Depois disso o Brasil venceu duas Copas e aconteceu 70. De repente o timaço brasileiro de 70 teve que se defrontar justamente com o Uruguai, em partida do mata-mata. Rapaz, ninguém dormiu. Não importava que os jogadores de 70 sequer se lembrassem da tragédia de 50: era a alma brasileira que estava contaminada pela derrota anterior e uma espécie de fantasma pairava sobre as cabeças. No fim o Brasil venceu o jogo e, dois jogos depois, sagrou-se campeão mundial.

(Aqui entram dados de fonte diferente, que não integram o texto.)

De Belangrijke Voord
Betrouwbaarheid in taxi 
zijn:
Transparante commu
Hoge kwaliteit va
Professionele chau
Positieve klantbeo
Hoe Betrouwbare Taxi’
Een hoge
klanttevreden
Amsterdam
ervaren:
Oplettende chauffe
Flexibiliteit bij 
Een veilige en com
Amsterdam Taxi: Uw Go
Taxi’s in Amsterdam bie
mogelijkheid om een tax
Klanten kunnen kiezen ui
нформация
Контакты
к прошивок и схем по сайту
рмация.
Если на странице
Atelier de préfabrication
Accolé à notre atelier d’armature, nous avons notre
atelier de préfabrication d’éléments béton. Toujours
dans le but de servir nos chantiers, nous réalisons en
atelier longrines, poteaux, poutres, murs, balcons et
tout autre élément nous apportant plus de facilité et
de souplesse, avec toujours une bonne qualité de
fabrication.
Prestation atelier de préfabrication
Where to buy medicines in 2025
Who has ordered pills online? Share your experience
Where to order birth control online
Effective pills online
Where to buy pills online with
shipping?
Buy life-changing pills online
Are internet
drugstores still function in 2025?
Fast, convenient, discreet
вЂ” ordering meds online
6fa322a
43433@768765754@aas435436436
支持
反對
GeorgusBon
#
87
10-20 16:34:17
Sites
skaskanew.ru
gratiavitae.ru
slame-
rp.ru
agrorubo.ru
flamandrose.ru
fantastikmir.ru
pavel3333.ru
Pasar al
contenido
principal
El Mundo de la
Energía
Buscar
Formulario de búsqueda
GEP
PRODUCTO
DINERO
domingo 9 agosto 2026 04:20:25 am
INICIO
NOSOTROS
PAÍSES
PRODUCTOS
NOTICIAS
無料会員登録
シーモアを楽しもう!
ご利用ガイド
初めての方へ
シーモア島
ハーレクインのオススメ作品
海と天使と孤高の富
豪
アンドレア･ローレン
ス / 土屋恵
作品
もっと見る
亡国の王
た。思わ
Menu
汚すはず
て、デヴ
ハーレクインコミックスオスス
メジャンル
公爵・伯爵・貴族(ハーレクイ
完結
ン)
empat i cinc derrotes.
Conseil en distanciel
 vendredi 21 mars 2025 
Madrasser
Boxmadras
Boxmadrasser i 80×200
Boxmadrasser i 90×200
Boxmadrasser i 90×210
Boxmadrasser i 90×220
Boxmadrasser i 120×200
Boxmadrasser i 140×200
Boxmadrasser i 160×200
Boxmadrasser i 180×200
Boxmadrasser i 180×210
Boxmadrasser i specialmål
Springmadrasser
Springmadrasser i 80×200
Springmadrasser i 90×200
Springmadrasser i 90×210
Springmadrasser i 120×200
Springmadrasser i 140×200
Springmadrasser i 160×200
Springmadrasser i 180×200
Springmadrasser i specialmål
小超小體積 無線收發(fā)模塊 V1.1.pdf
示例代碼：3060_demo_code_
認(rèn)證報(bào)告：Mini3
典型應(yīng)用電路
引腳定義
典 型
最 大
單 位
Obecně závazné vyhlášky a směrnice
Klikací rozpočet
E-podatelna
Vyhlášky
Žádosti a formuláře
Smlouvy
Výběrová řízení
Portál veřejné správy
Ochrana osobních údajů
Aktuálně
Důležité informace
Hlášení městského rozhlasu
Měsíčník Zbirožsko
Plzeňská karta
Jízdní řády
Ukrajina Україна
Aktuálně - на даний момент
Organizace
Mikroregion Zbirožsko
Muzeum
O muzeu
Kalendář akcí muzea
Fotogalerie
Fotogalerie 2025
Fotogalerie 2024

Fiz as pazes com o Uruguai muito devagar. Creio que o armistício começou quando conheci Montevidéu e pude entender um pouco a natureza daquela gente boa que divide fronteira com o Brasil. E não pude deixar de me apaixonar por um país pequeno, cuja população é de cerca de 3 milhões de habitantes, comparável a algum Estado brasileiro. A partir daí acompanhei com tristeza as dificuldades do Uruguai, os reflexos da ditadura que vigorou no país por muito tempo e o verdadeiro desmanche do futebol uruguaio que levou de roldão equipes tradicionais como o Penãrol e o Nacional. E como não simpatizar com os grandes jogadores uruguaios que fizeram história nos clubes brasileiros? Pedro Rocha, Dario Pereira, Lugano, quem se esquece deles?
Então veio o jogo de ontem entre as seleções de Gana e do Uruguai. Creio que muita gente torceu por Gana, pela África, pelo complexo de miséria que, aliás, não é o caso de Gana. Outros torceram por Gana porque ainda não perdoaram ao Uruguai o feito de 1950. De modo geral, exceto pela solidariedade latino-americana, pode-se dizer que o Uruguai entrou em campo praticamente sozinho para jogar contra Gana. De fato, era visível a torcida pela seleção africana para a qual penderam os povos de língua inglesa, por exemplo.
Pois torci pelas ruas de Montevidéu, por Punta Del Este, pelo pequeno Uruguai que, enfim, recupera seu prestígio diante do mundo. Vi com alegria o renascimento da famosa raça uruguaia, a busca da vitória quando ela já parecia impossível. A mão do jogador Suárez que se levantou para impedir a entrada da bola nas redes uruguaias, no último instante da prorrogação, entra para a história como um dos momentos mais significativos de todas as Copas.
Os noticiários da noite de ontem mostraram a alegria do povo nas ruas de Montevidéu. As imagens funcionaram como bálsamo num dia de tristeza no Brasil cuja seleção foi, em campo, o retrato exato, irretocável, das limitações do homem escolhido para comandá-la.